## [What you are asked to do]
Please locate each line in the records below that contains the string "vertexSettings" and copy those lines.

(Stored records)
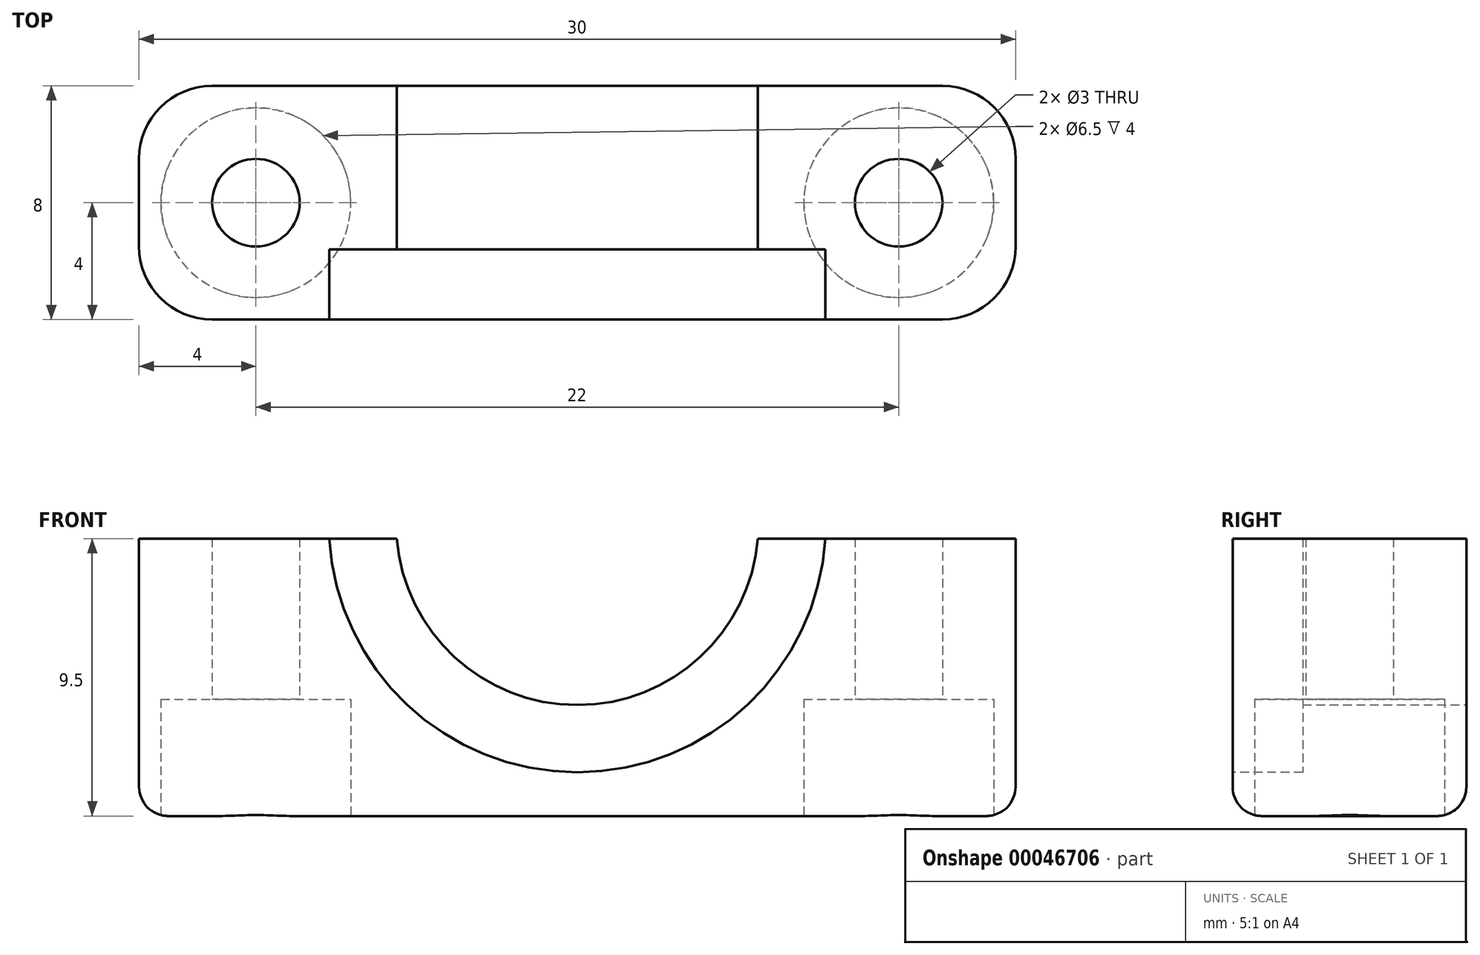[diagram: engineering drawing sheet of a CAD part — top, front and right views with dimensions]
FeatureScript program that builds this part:
annotation { "Feature Type Name" : "Feature", "Feature Type Description" : "" }
export const myFeature = defineFeature(function(context is Context, id is Id, definition is map)
    precondition{}
    {
        {
            var Q0;
            Q0=qCreatedBy(makeId("Top.planeOp"),FACE);
            var sketch = newSketch(context, id + "F0", { "sketchPlane" : qUnion([Q0])});
            skLineSegment(sketch, "E0", {"start": v(36.87, 0) * mm, "end": v(0, 0) * mm, "construction": true});
            skLineSegment(sketch, "E1", {"start": v(0, 0) * mm, "end": v(0, 29.7) * mm, "construction": true});
            skLineSegment(sketch, "E2.bottom", {"start": v(-15, 4) * mm, "end": v(15, 4) * mm});
            skLineSegment(sketch, "E2.top", {"start": v(-15, -4) * mm, "end": v(15, -4) * mm});
            skLineSegment(sketch, "E2.left", {"start": v(-15, 4) * mm, "end": v(-15, -4) * mm});
            skLineSegment(sketch, "E2.right", {"start": v(15, 4) * mm, "end": v(15, -4) * mm});
            skCircle(sketch, "E3", {"center": v(-11, 0) * mm, "radius": 1.5 * mm});
            skCircle(sketch, "E4", {"center": v(11, 0) * mm, "radius": 1.5 * mm});
            skSolve(sketch);
        }
        {
            var Q0;
            Q0=makeQuery(id+"F0.imprint","IMPRINT",FACE,{"disambiguationData":[TD([[makeQuery(id+"F0.imprint","IMPRINT",EDGE,{"derivedFrom":sQuery(id+"F0.wireOp",EDGE,"E2.bottom")}),-1.0]])]});
            extrude(context, id + "F1", {"entities" : qUnion([Q0]), "depth" : 10 * mm, "offsetDistance" : 25 * mm});
        }
        {
            var Q0;
            Q0=makeQuery(id+"F1.opExtrude","CAP_FACE",FACE,{"disambiguationData":[OSD([sQuery(id+"F0.wireOp",EDGE,"E2.bottom"),sQuery(id+"F0.wireOp",EDGE,"E2.top"),sQuery(id+"F0.wireOp",EDGE,"E2.left"),sQuery(id+"F0.wireOp",EDGE,"E2.right"),sQuery(id+"F0.wireOp",EDGE,"E3"),sQuery(id+"F0.wireOp",EDGE,"E4")])],"isStart":true});
            var sketch = newSketch(context, id + "F2", { "sketchPlane" : qUnion([Q0])});
            skCircle(sketch, "E5", {"center": v(11, 0) * mm, "radius": 3.25 * mm});
            skCircle(sketch, "E6", {"center": v(-11, 0) * mm, "radius": 3.25 * mm});
            skSolve(sketch);
        }
        {
            var Q0;
            Q0=makeQuery(id+"F2.imprint","IMPRINT",FACE,{"disambiguationData":[TD([[makeQuery(id+"F2.imprint","IMPRINT",EDGE,{"derivedFrom":sQuery(id+"F2.wireOp",EDGE,"E5")}),1.0]])]});
            var Q1;
            Q1=makeQuery(id+"F2.imprint","IMPRINT",FACE,{"disambiguationData":[TD([[makeQuery(id+"F2.imprint","IMPRINT",EDGE,{"derivedFrom":sQuery(id+"F2.wireOp",EDGE,"E6")}),1.0]])]});
            extrude(context, id + "F3", {"entities" : qUnion([Q0, Q1]), "operationType" : NewBodyOperationType.REMOVE, "oppositeDirection" : true, "depth" : 4 * mm, "offsetDistance" : 25 * mm});
        }
        {
            var Q0;
            Q0=makeQuery(id+"F1.opExtrude","SWEPT_FACE",FACE,{"disambiguationData":[OSD([sQuery(id+"F0.wireOp",EDGE,"E2.bottom")])]});
            var sketch = newSketch(context, id + "F4", { "sketchPlane" : qUnion([Q0])});
            skCircle(sketch, "E7", {"center": v(0, 10) * mm, "radius": 6.2 * mm});
            skSolve(sketch);
        }
        {
            var Q0;
            {var subQ0=sQuery(id+"F4.wireOp",EDGE,"E7");var subQ1=makeQuery(id+"F1.opExtrude","CAP_EDGE",EDGE,{"disambiguationData":[OSD([sQuery(id+"F0.wireOp",EDGE,"E2.bottom")])],"isStart":false});var subQ2=makeQuery(id+"F4.imprint","INTERSECT",VERTEX,{"disambiguationData":[OD(0.0)],"derivedFrom":[subQ1,subQ0]});Q0=makeQuery(id+"F4.imprint","IMPRINT",FACE,{"disambiguationData":[TD([[makeQuery(id+"F4.imprint","IMPRINT",EDGE,{"disambiguationData":[TD([[subQ2,1.0]])],"derivedFrom":subQ0}),1.0]])]});}
            extrude(context, id + "F5", {"entities" : qUnion([Q0]), "operationType" : NewBodyOperationType.REMOVE, "endBound" : BoundingType.THROUGH_ALL, "oppositeDirection" : true, "depth" : 25 * mm, "offsetDistance" : 25 * mm});
        }
        {
            var Q0;
            Q0=makeQuery(id+"F1.opExtrude","SWEPT_FACE",FACE,{"disambiguationData":[OSD([sQuery(id+"F0.wireOp",EDGE,"E2.top")])]});
            var sketch = newSketch(context, id + "F6", { "sketchPlane" : qUnion([Q0])});
            skCircle(sketch, "E8", {"center": v(0, 10) * mm, "radius": 8.5 * mm});
            skSolve(sketch);
        }
        {
            var Q0;
            {var subQ3=sQuery(id+"F0.wireOp",EDGE,"E2.top");var subQ5=makeQuery(id+"F5.opExtrude","SWEPT_FACE",FACE,{"disambiguationData":[OSD([sQuery(id+"F4.wireOp",EDGE,"E7")])]});var subQ6=makeQuery(id+"F1.opExtrude","SWEPT_FACE",FACE,{"disambiguationData":[OSD([subQ3])]});var subQ12=makeQuery(id+"F5.boolean.opBoolean","INTERSECT",EDGE,{"derivedFrom":[subQ6,subQ5]});Q0=makeQuery(id+"F6.imprint","IMPRINT",FACE,{"disambiguationData":[TD([[makeQuery(id+"F6.imprint","IMPRINT",EDGE,{"derivedFrom":subQ12}),1.0]])]});}
            extrude(context, id + "F7", {"entities" : qUnion([Q0]), "operationType" : NewBodyOperationType.REMOVE, "oppositeDirection" : true, "depth" : 2.4 * mm, "offsetDistance" : 25 * mm});
        }
        {
            var Q0;
            Q0=makeQuery(id+"F1.opExtrude","SWEPT_EDGE",EDGE,{"disambiguationData":[OSD([sQuery(id+"F0.wireOp",EDGE,"E2.bottom"),sQuery(id+"F0.wireOp",EDGE,"E2.right")])]});
            var Q1;
            Q1=makeQuery(id+"F1.opExtrude","SWEPT_EDGE",EDGE,{"disambiguationData":[OSD([sQuery(id+"F0.wireOp",EDGE,"E2.top"),sQuery(id+"F0.wireOp",EDGE,"E2.right")])]});
            var Q2;
            Q2=makeQuery(id+"F1.opExtrude","SWEPT_EDGE",EDGE,{"disambiguationData":[OSD([sQuery(id+"F0.wireOp",EDGE,"E2.bottom"),sQuery(id+"F0.wireOp",EDGE,"E2.left")])]});
            var Q3;
            Q3=makeQuery(id+"F1.opExtrude","SWEPT_EDGE",EDGE,{"disambiguationData":[OSD([sQuery(id+"F0.wireOp",EDGE,"E2.top"),sQuery(id+"F0.wireOp",EDGE,"E2.left")])]});
            fillet(context, id + "F8", {"entities" : qUnion([Q0, Q1, Q2, Q3]), "tangentPropagation" : true, "radius" : 2.5 * mm, "defaultsChanged" : false, "vertexSettings" : [], "allowEdgeOverflow" : false});
        }
        {
            var Q0;
            Q0=makeQuery(id+"F1.opExtrude","CAP_EDGE",EDGE,{"disambiguationData":[OSD([sQuery(id+"F0.wireOp",EDGE,"E2.right")])],"isStart":true});
            var Q1;
            Q1=makeQuery(id+"F1.opExtrude","CAP_EDGE",EDGE,{"disambiguationData":[OSD([sQuery(id+"F0.wireOp",EDGE,"E2.bottom")])],"isStart":true});
            var Q2;
            Q2=makeQuery(id+"F1.opExtrude","CAP_EDGE",EDGE,{"disambiguationData":[OSD([sQuery(id+"F0.wireOp",EDGE,"E2.left")])],"isStart":true});
            var Q3;
            Q3=makeQuery(id+"F1.opExtrude","CAP_EDGE",EDGE,{"disambiguationData":[OSD([sQuery(id+"F0.wireOp",EDGE,"E2.top")])],"isStart":true});
            fillet(context, id + "F9", {"entities" : qUnion([Q0, Q1, Q2, Q3]), "tangentPropagation" : true, "radius" : 1 * mm, "defaultsChanged" : true, "vertexSettings" : [], "allowEdgeOverflow" : false});
        }
        {
            var Q0;
            {var subQ0=sQuery(id+"F0.wireOp",EDGE,"E4");var subQ1=sQuery(id+"F0.wireOp",EDGE,"E2.top");var subQ2=sQuery(id+"F0.wireOp",EDGE,"E2.right");var subQ3=sQuery(id+"F0.wireOp",EDGE,"E2.bottom");Q0=makeQuery(id+"F5.boolean.opBoolean","SPLIT",FACE,{"disambiguationData":[TD([makeQuery(id+"F1.opExtrude","SWEPT_FACE",FACE,{"disambiguationData":[OSD([subQ2])]})])],"derivedFrom":makeQuery(id+"F1.opExtrude","CAP_FACE",FACE,{"disambiguationData":[OSD([subQ3,subQ1,sQuery(id+"F0.wireOp",EDGE,"E2.left"),subQ2,sQuery(id+"F0.wireOp",EDGE,"E3"),subQ0])],"isStart":false})});}
            var sketch = newSketch(context, id + "F10", { "sketchPlane" : qUnion([Q0])});
            skLineSegment(sketch, "E9.bottom", {"start": v(-17, 5.4) * mm, "end": v(18.45, 5.4) * mm});
            skLineSegment(sketch, "E9.top", {"start": v(-17, -6.23) * mm, "end": v(18.45, -6.23) * mm});
            skLineSegment(sketch, "E9.left", {"start": v(-17, 5.4) * mm, "end": v(-17, -6.23) * mm});
            skLineSegment(sketch, "E9.right", {"start": v(18.45, 5.4) * mm, "end": v(18.45, -6.23) * mm});
            skSolve(sketch);
        }
        {
            var Q0;
            Q0=makeQuery(id+"F10.imprint","IMPRINT",FACE,{"disambiguationData":[TD([[makeQuery(id+"F10.imprint","IMPRINT",EDGE,{"derivedFrom":sQuery(id+"F10.wireOp",EDGE,"E9.bottom")}),-1.0]])]});
            var Q1;
            {var subQ3=sQuery(id+"F0.wireOp",EDGE,"E4");Q1=makeQuery(id+"F10.imprint","IMPRINT",FACE,{"disambiguationData":[TD([[makeQuery(id+"F10.imprint","IMPRINT",EDGE,{"derivedFrom":makeQuery(id+"F1.opExtrude","CAP_EDGE",EDGE,{"disambiguationData":[OSD([subQ3])],"isStart":false})}),-1.0]])]});}
            extrude(context, id + "F11", {"entities" : qUnion([Q0, Q1]), "operationType" : NewBodyOperationType.REMOVE, "oppositeDirection" : true, "depth" : 0.5 * mm, "offsetDistance" : 25 * mm});
        }
    });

## [Answer to this problem]
            fillet(context, id + "F8", {"entities" : qUnion([Q0, Q1, Q2, Q3]), "tangentPropagation" : true, "radius" : 2.5 * mm, "defaultsChanged" : false, "vertexSettings" : [], "allowEdgeOverflow" : false});
            fillet(context, id + "F9", {"entities" : qUnion([Q0, Q1, Q2, Q3]), "tangentPropagation" : true, "radius" : 1 * mm, "defaultsChanged" : true, "vertexSettings" : [], "allowEdgeOverflow" : false});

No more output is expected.